The banks lead the way, now the independents are following suit. What has ensued is an all-out online trading price war.
Shocking the market, Royal Bank of Canada threw down the gauntlet in January by slashing its discount brokerage commissions to $9.95 flat per trade. Soon after, rivals such as Toronto-Dominion Bank and Bank of Nova Scotia sprung into action and matched the offer.
Because the big banks carry such weight in Canada, it was arguably only a matter time before well-known independents did the same. On Friday, Vancouver-based Qtrade Financial Group fell in line and slashed its trading fees. In an attempt to give itself an edge over the Big Six banks, Qtrade now changes a maximum $8.75 flat rate commission, about $1 less per trade than most banks.
The price war is partly spurred by an attempt to attract younger clients. Historically, this demographic had to pay higher trading commissions because they didn't meet the requirements to qualify for low fees, such as maintaining hefty account balances.
But there's more to it than that. Before RBC slashed its fee, there hadn't been a major commission change in Canada in close to a decade, said Qtrade chief executive officer Scott Gibner. South of the border, meanwhile, some companies had gone so far as to flirt with zero-commission trades – though many of these aggressive players have since retreated.

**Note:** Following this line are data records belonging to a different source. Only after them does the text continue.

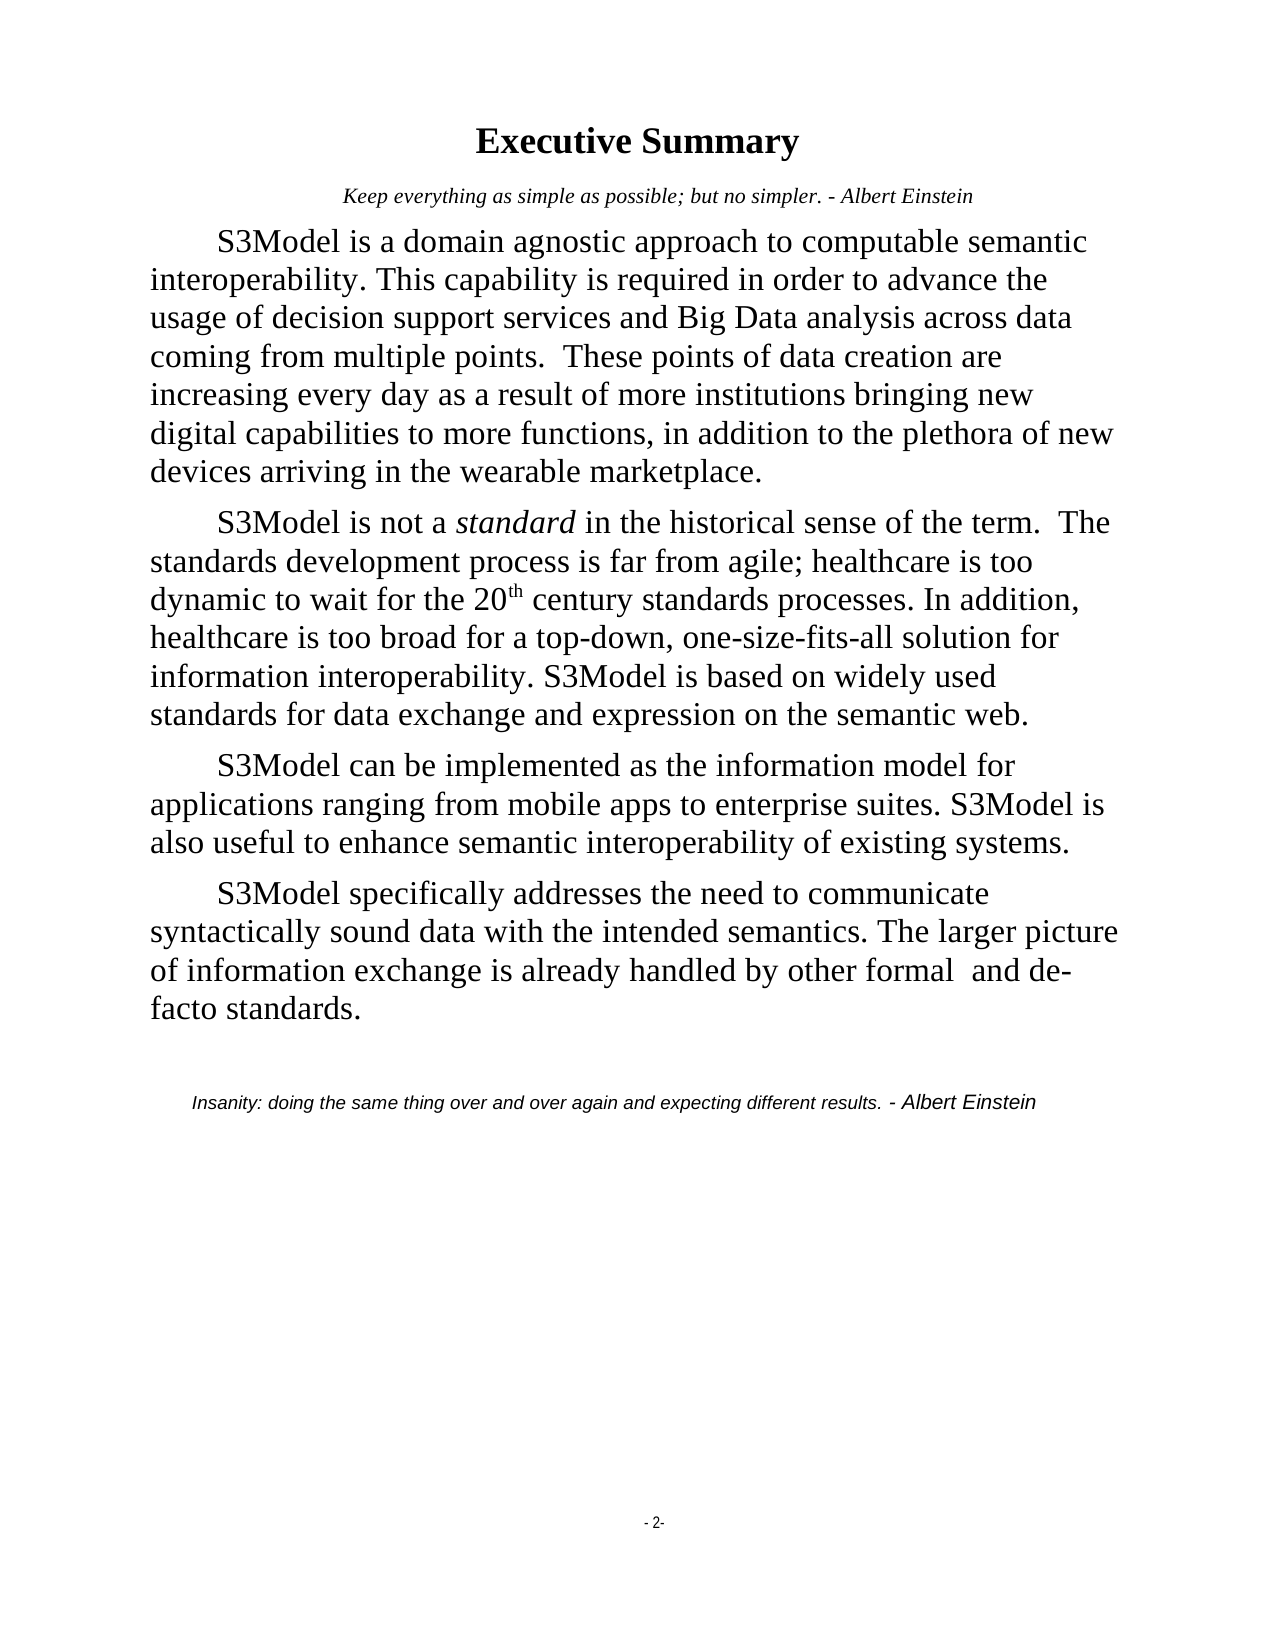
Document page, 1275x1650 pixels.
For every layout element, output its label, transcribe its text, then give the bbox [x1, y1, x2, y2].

text S3Model is not a standard in the historical sense of the term. The standards development process is far from agile; healthcare is too dynamic to wait for the 20th century standards processes. In addition, healthcare is too broad for a top-down, one-size-fits-all solution for information interoperability. S3Model is based on widely used standards for data exchange and expression on the semantic web. [150, 502, 1125, 733]
title Executive Summary [150, 118, 1125, 161]
text Insanity: doing the same thing over and over again and expecting different results. - Albert Einstein [150, 1090, 1125, 1114]
text S3Model specifically addresses the need to communicate syntactically sound data with the intended semantics. The larger picture of information exchange is already handled by other formal and de-facto standards. [150, 873, 1125, 1027]
text S3Model is a domain agnostic approach to computable semantic interoperability. This capability is required in order to advance the usage of decision support services and Big Data analysis across data coming from multiple points. These points of data creation are increasing every day as a result of more institutions bringing new digital capabilities to more functions, in addition to the plethora of new devices arriving in the wearable marketplace. [150, 221, 1125, 489]
text S3Model can be implemented as the information model for applications ranging from mobile apps to enterprise suites. S3Model is also useful to enhance semantic interoperability of existing systems. [150, 745, 1125, 861]
text Keep everything as simple as possible; but no simpler. - Albert Einstein [150, 182, 1125, 208]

Even though Canada was overdue for some action, RBC's fee cut caught the market by surprise, Mr. Gibner said. And while most major discount brokerage players reacted quickly, Qtrade took its time. The reason, he added, was to see how the market shaped up. "When the dust settled, we looked around and thought, 'How are we going to best position Qtrade'?"
The answer to that question was, price. Discount brokerages love to tout their equity research and online analytical tools, and while these things do matter to clients, "price, has, and always will be, an extremely important part of [their] decision," Mr. Gibner said. The extra bells and whistles are simply what help you stand out once you're on a level playing field in terms of fees.
With prices all but settled, the key now for discount brokerages of varying stripes is to keep their high-end customers. Last week Canadian Imperial Bank of Commerce's new CEO said the U.S. is starting to see high-net worth investors move away from online trading toward more personalized full-service advisory models, dubbed "high-touch." The banks are trying to replicate that trend here, and that means it could suck some of the most lucrative clients away from the online platforms.
But Mr. Gibner said there will likely always be some room for high-net-worth investors in the discount brokerage arena. Although they are keen on good service, they also love to have a little play money on the side, and that cash is usually put in an online account.